Better late than Never;

Set Up on Nov 26 2004


Updated Shot on 10 Jan 2005

see if you can spot the frog in the 2nd pic  :Grin:

----------


## vinz

Frog... half way up, 1/3 from the right?

What plants are you using in the "land" area? Very nice.... much nicer then what I even envision for my tank. Only just started to do things to it.

----------


## Fei Miao

> Frog... half way up, 1/3 from the right?
> 
> What plants are you using in the "land" area? Very nice.... much nicer then what I even envision for my tank. Only just started to do things to it.


Yes Vinz, the frog is on the right  :Smile:  
As for the plants, most of them are pick from roadside, open grass patches, the land plants you referring to are some kind of moss I found in one of those places.

----------


## Simon

interesting looking, how does the airplant handle the moisture level? I was advise not to wet them by a local florist.. what frogs you have in there?

----------


## ranmasatome

> Fei Miao Posted: Tue, 23 Nov 2004, 14:53 Post subject: 
> 
> --------------------------------------------------------------------------------
> 
> One more new occupant to this tank ... a Bombina Orientalis or commonly known as Oriental Fire Belly Toad


??? :Smug:

----------


## Fei Miao

> interesting looking, how does the airplant handle the moisture level? I was advise not to wet them by a local florist.. what frogs you have in there?


Air plant seems okay for the moment  :Smile:  I try not to spray directly on them when I mist the other plants once a week. The tank is partly cover so the moisture retains quite weel. It's all trail and error for me now. 

The frog is a Fire belly toad which amazingly, I read in a book which says it's a frog...mislabelled as a toad  :Smile: . (the other sections mentions .. all frogs are toads but not all toads are frogs...)

----------


## juggler

It is very nice!

----------


## dkk08

very nice setup, simple yet nice... how's the Fire belly toads doing?
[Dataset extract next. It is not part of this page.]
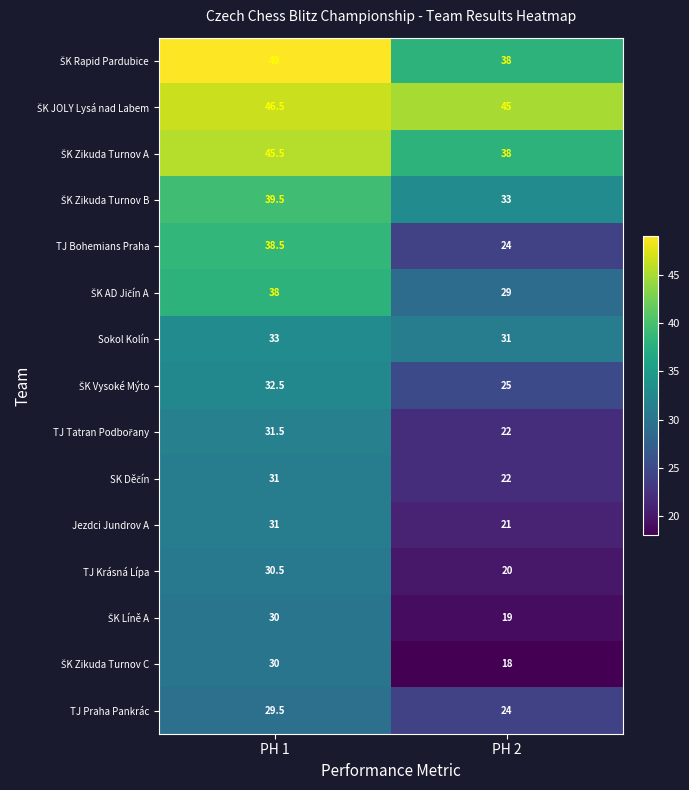

Which label corresponds to the largest value in the chart?

PH 1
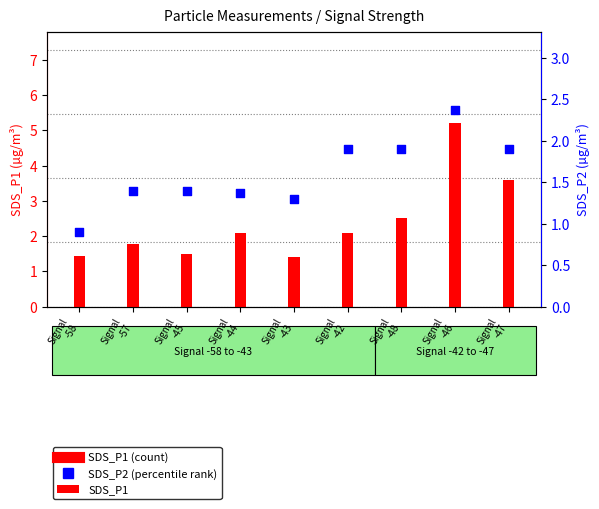

At how many categories does at least one series exceed 4?

1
Updates on pics?

----------


## Fei Miao

> very nice setup, simple yet nice... how's the Fire belly toads doing? Updates on pics?
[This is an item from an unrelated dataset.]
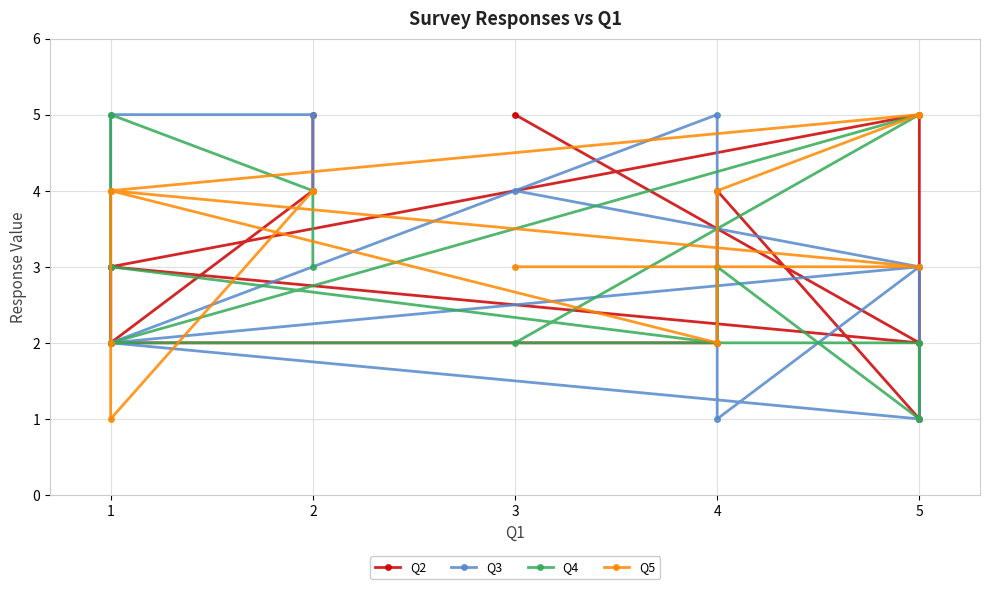

Reading right to left, transcribe all the data shown in this chart.

Q2: 5	2	3	5	1	4	2	2	3	2	4	5
Q3: 4	3	2	1	3	1	5	2	3	5	5	4
Q4: 2	5	2	2	1	3	2	3	4	5	4	3
Q5: 3	3	4	5	5	4	2	4	2	1	4	4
Thanks for the comments...The FBT is doing fine, does anyone knows of any other place where I can fine Amphibians, ...if anyone interested, saw 2 paddles @ Chinatown LFS (besides the hawker centre) on Saturday; selling $3 ea.

If I can redo the tank... I would spend more time working on a false bottom to enable better water flow.

----------


## dkk08

neh bro... amphibians difficult to get in S'pore... I've some T.shanjing and T.verrucosus... false bottom is good but quite troublesome to setup and maintain the pump

----------


## joestoys

How does one maintain the tank??? must change water??? This is new to me  :Knockout:

----------


## arclaveus

Very interesting looking setup! Nice!  :Well done:   :Cool:

----------


## fuse

hi all,
hey bro FM, that is a very nice setup!!!
may i know what u use to hold the land area up?
and are you using a filtration system for it?
wat are u feeding your newts?

try to remove the toad, hes in danger, they need to be submerged in water and the newts are not helping the case.

hey bro dkh is here also (remember the pics u say u will post for me to see?)

----------


## Fei Miao

Actually maintenance is quite easy, it's a 1ft cube and my first attempt in Vivarium. Water change about once a week and I just siphon off the water, which takes less than 15 minutes. Fishes are just a couple of Boboras Maculatas and they don't dirty the water too much.

Land area are prop up with rocks and driftwoods. BTW I removed the newts from the tank.

----------


## fuse

> Actually maintenance is quite easy, it's a 1ft cube and my first attempt in Vivarium. Water change about once a week and I just siphon off the water, which takes less than 15 minutes. Fishes are just a couple of Boboras Maculatas and they don't dirty the water too much.
> 
> Land area are prop up with rocks and driftwoods. BTW I removed the newts from the tank.


haha same as my toad setup. for me i am using a sringe to remove the water as i have a small water area. will post pics later of my new terrarium, setup when was too bored with studies.

anyway back to mug and will brb!!!

----------